YOU can balance the federal budget and solve the looming deficit

While doing research for another project, I came across this dandy little tool at the New York Times website: It lets participants make choices about how to solve the projected deficits. Click here to give it a spin.

Implications: The challenge of government, these days, is to help its citizenry understand the complex issues of taxation, services rendered, and sacrifices required. This puzzle/tool helps the participant gain fundamental knowledge of a complex issue. (I found myself wishing a form like this could have replaced the one I was offered at the ballot box a couple of weeks ago.)

You know, really good political commentary is hard to find these days, but I did hear a pearl of wisdom one day, just before the election, while flipping through the news channels. Someone said (I’m paraphrasing), “The problem is that we all want to go on the Hot Fudge Sundae Diet. We all know we need to go on a diet, but none of us wants to give up the hot fudge sundae that’s sitting right in front of us.”
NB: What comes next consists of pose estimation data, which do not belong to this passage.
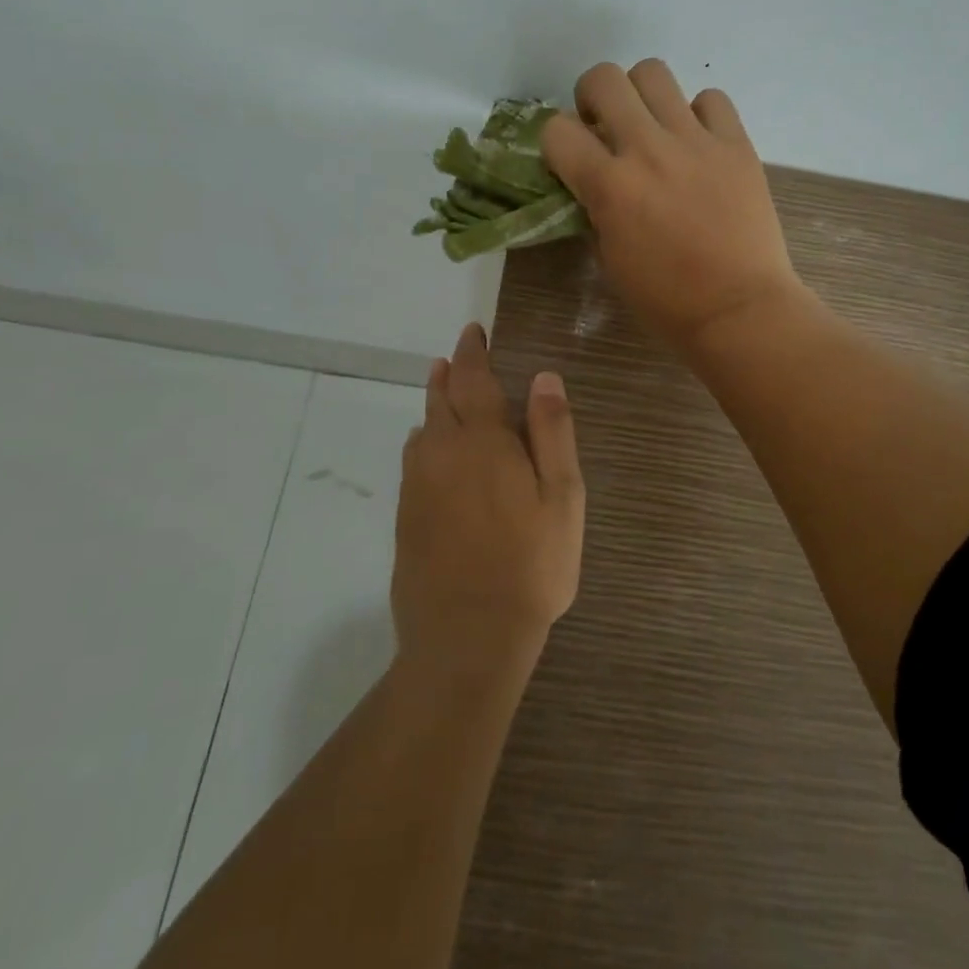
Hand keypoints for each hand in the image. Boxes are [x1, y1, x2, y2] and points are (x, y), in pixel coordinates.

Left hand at [394, 322, 585, 675]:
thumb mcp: (562, 497)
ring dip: (434, 405)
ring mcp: (418, 484)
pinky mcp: (406, 515)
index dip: (473, 351)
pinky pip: (413, 461)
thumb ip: (552, 432)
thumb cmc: (531, 564)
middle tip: (455, 358)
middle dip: (450, 374)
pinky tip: (428, 450)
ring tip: (442, 392)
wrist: (467, 636)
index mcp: (484, 440)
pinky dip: (422, 442)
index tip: (473, 332)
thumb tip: (544, 376)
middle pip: (441, 399)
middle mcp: (442, 452)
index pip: (474, 378)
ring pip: (423, 428)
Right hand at [543, 59, 806, 352]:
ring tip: (652, 126)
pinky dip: (697, 114)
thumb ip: (595, 209)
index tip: (570, 160)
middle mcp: (648, 149)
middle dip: (592, 98)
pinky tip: (698, 144)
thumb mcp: (610, 258)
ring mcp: (696, 141)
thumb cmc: (667, 300)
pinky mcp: (737, 143)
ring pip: (654, 73)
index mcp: (609, 186)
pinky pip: (710, 99)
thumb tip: (593, 182)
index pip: (557, 129)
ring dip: (641, 95)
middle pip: (603, 78)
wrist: (739, 310)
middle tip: (606, 127)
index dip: (557, 143)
Indeed, many folks have a NIMBY approach to tax cuts, not unlike their feelings toward nuclear power plants or hazardous waste facilities: They’re necessary and important to have, but Not In My Back Yard.
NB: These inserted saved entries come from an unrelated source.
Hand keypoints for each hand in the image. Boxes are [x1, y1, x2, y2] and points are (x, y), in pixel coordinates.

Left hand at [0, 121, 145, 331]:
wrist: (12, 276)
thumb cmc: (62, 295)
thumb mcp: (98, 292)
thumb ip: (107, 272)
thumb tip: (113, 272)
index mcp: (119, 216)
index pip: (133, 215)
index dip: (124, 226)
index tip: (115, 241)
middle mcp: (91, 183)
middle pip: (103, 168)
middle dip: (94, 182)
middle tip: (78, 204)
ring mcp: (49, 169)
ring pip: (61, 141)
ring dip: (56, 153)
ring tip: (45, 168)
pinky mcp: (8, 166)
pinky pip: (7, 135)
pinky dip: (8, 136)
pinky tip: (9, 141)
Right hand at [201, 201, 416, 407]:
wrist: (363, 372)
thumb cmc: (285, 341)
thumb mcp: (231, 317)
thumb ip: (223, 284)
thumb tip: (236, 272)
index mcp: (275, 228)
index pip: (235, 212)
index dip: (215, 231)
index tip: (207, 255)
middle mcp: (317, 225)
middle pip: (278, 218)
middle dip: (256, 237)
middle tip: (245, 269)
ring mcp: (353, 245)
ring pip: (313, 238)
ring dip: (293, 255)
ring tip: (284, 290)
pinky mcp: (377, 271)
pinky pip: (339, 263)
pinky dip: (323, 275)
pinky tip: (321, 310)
I only bring it up because voters are also consumers. And most companies are at risk of eventually facing the same kind of conundrum. It could be related to the battle between products that are cheaper because they are made with less expensive foreign labor… or it might have something to do with a service that is personally enjoyable but environmentally harmful.

Do you have ideas to explain complex consequences in an easy-to-understand way? Doing so might mean the sale or no-sale of a product, service, new store location in a quaint neighborhood... or even just an idea.